PROBLEM REQUIREMENTS: Which lines run from the one containing "function to release" through the end of the material? Reproduce them exactly.

AVAILABLE DATA:
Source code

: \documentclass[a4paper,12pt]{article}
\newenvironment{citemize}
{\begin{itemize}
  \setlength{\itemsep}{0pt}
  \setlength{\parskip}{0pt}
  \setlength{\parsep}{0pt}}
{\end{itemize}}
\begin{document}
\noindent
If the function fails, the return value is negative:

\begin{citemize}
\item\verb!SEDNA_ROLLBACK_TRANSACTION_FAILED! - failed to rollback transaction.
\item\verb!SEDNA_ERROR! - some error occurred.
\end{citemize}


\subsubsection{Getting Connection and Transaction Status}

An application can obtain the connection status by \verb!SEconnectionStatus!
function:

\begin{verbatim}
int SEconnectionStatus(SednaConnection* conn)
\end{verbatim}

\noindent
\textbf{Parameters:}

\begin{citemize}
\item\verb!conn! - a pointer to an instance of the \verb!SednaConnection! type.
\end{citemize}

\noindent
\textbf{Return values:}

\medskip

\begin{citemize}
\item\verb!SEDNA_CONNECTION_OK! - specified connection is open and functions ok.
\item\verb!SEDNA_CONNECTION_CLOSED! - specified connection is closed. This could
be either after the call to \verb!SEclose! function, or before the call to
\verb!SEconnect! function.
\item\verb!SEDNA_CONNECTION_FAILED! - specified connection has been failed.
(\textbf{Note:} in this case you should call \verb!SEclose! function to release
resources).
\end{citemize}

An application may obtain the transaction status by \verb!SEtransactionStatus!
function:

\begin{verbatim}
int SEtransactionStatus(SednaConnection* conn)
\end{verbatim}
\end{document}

FINISHED EXERCISE:
(\textbf{Note:} in this case you should call \verb!SEclose! function to release
resources).
\end{citemize}

An application may obtain the transaction status by \verb!SEtransactionStatus!
function:

\begin{verbatim}
int SEtransactionStatus(SednaConnection* conn)
\end{verbatim}
\end{document}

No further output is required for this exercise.